Blinken can deny a genocide that he is abetting and move on because he assumes that there is no accountability for what he says and does. He ignores the mountain of evidence contained in the reports because he must have already decided before the reports were published that it can’t be a genocide. Perhaps he believes that genocide is something that only our enemies and other pariahs do. Unfortunately, Blinken has a lot of company on that score. Most people in Washington cling most fiercely to the myth that the U.S. and its partners are simply a force for good in the world, and they won’t acknowledge or accept anything that complicates or contradicts that belief. The mental prison that Beinart describes is that of exceptionalism. 

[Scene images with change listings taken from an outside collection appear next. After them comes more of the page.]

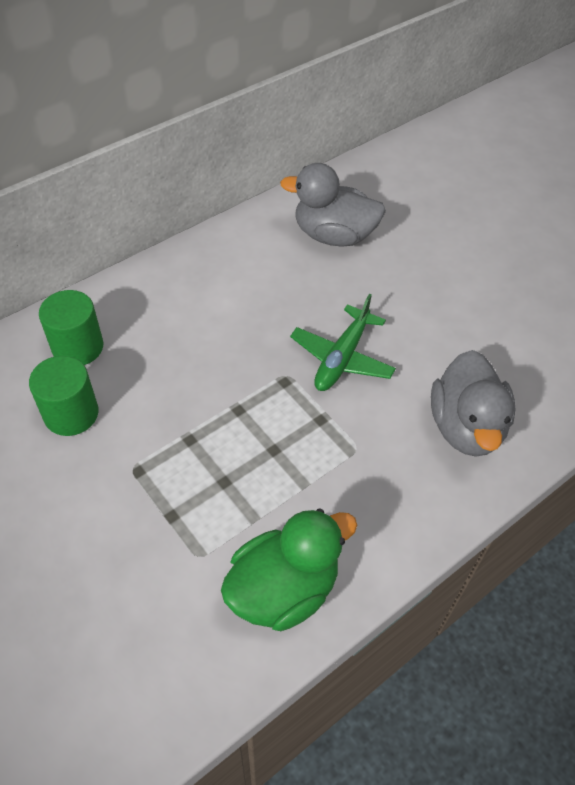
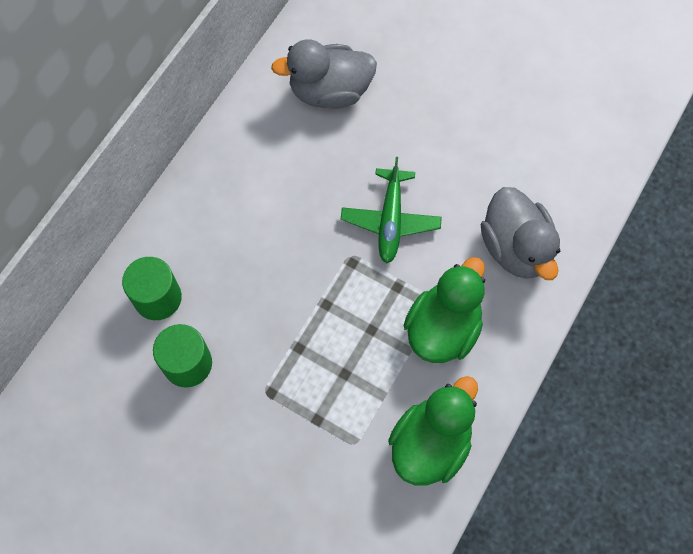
camera: 20 degrees left, 15 degrees up
(351, 476) = (443, 328): none -> green duck

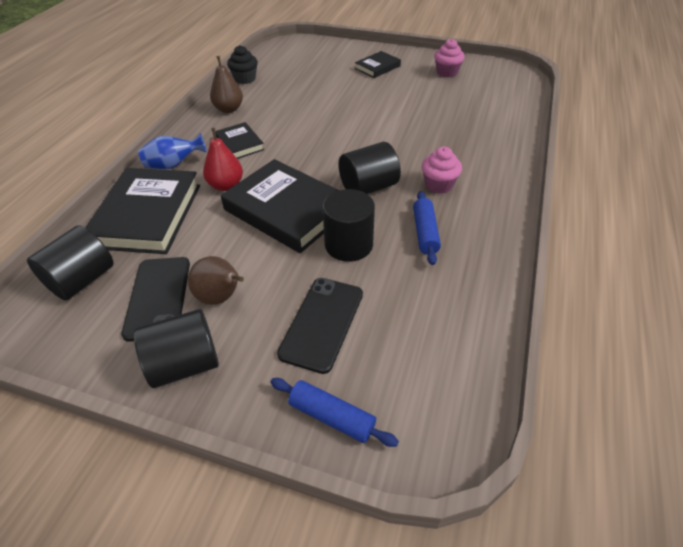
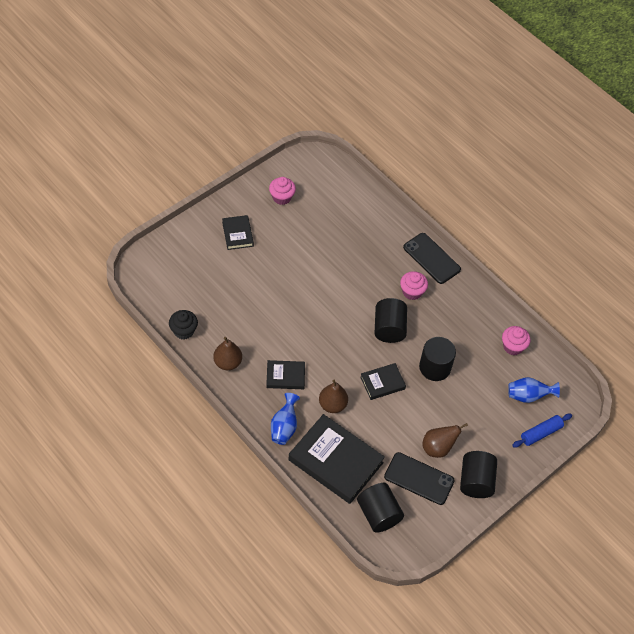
camera: 65 degrees left, 10 degrees up
(226, 185) = (332, 405): red pear -> brown pear
(286, 210) = (382, 383): black book -> black book, size x0.51
(322, 323) = (485, 410): black phone -> black phone (431, 258)
(390, 367) = (528, 396): none -> blue vase
(425, 233) = (449, 326): blue rolling pin -> none
(460, 310) = (513, 347): none -> pink cupcake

An exceptionalist can rationalize away even the most heinous crimes by insisting that the perpetrators meant well or that they were forced to make terrible choices by others. If the U.S. or a client government commits war crimes and crimes against humanity, the exceptionalist will deny that the crimes happened as long as possible and then say that it was still ultimately someone else’s fault. An exceptionalist can’t admit that a U.S.-backed client government has been committing genocide. According to this warped view of the world, any government aligned with ours can never be guilty of such a crime even when the evidence is there for all the world to see. In other words, the laws that apply to others don’t apply to governments on “our” side.

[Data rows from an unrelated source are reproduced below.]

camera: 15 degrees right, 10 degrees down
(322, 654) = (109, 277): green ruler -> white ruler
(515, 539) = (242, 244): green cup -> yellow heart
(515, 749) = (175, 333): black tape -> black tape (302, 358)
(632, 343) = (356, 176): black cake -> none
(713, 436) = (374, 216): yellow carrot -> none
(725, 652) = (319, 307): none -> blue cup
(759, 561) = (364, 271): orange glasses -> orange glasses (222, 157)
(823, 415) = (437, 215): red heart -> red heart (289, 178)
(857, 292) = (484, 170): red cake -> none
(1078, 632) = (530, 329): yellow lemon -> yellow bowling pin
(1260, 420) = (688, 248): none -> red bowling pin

Blinken has been one of the chief enablers of the genocide in Gaza. In his position as Secretary of State, he has made sure that the weapons keep flowing in flagrant violation of U.S. laws governing arms transfers. He has every incentive to deny the reality of what he has been supporting. As one of the top officials of Israel’s main arms supplier, Blinken bears greater responsibility than almost any other person in our government for making the ongoing horrors in Gaza possible. 

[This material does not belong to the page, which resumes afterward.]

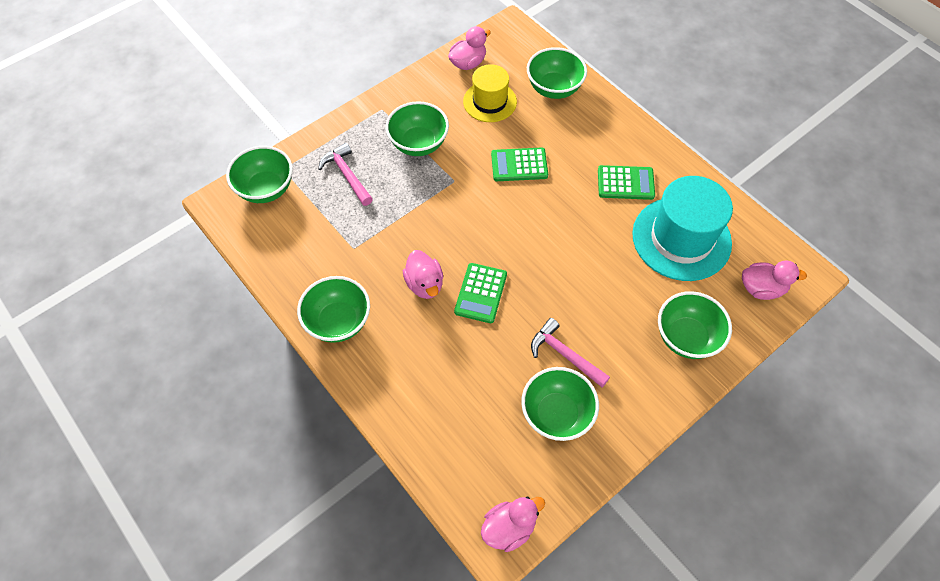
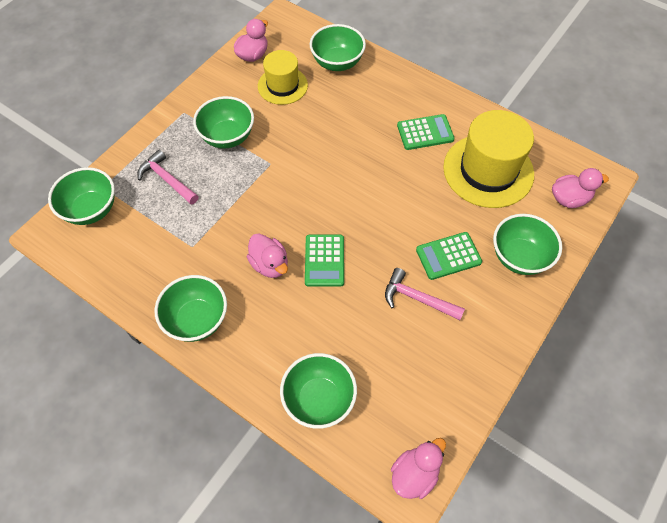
camera: 15 degrees left, 0 degrees up
(519, 165) = (326, 137): green calculator -> green calculator (448, 256)
(556, 414) = (426, 355): green bowl -> green bowl (319, 399)
(681, 238) = (488, 170): turquoise hat -> yellow hat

The lack of response in the U.S. to the extensive documentation of the genocide is even more disturbing that Blinken’s self-serving answer. Blinken feels no need to engage with the reports’ findings because he knows that almost no one in Washington is going to put any pressure on him on this issue. Relatively few members of Congress have called attention to the same reports that Blinken is ignoring, and the coverage of these reports has been remarkably limited. Howard French recently pointed out the lack of U.S. media interest in the reports that document Israel’s genocidal campaign in great detail:

This was evident in the coverage that was muted or missing altogether in early December, after Amnesty International, a human rights organization that is treated with the highest respect when it reports on non-Western countries, accused Israel of genocide in Gaza. Its report concluded that Israel had “deliberately inflicted conditions of life on Palestinians in Gaza intended to lead, over time, to their destruction.”

Front-page news, right? Not really. And in some instances, coverage of Amnesty’s findings placed Israel’s vehement rejection of the charges ahead of the substance of the alleged violations of international law itself.

One might think that it would be sensational news that a major human rights organization has concluded that a government armed by the United States is waging an ongoing genocidal campaign, but instead it was barely acknowledged and has since all but vanished from the conversation. The general silence on the opinion pages has been even more noticeable. Since the Amnesty report was released last month, there have been no editorials in The Washington Post or The New York Times on this subject. The Wall Street Journal predictably chimed in right away, but only to denounce the report as “anti-Israel” propaganda. The WSJ editorial prompted Amnesty to respond with a letter that summed things up well:

Our extensive research and findings at Amnesty International may be unpleasant or inconvenient for some, but the overwhelming evidence of Israel’s pattern of conduct against Palestinians in the occupied Gaza Strip is clear: It is genocide.

These findings certainly are inconvenient for both defenders of the Biden administration and hardline supporters of Israel, and that is why those people have been so desperate to ignore or attack the reports that show what the Israeli government has done to the people of Gaza for the last fifteen months.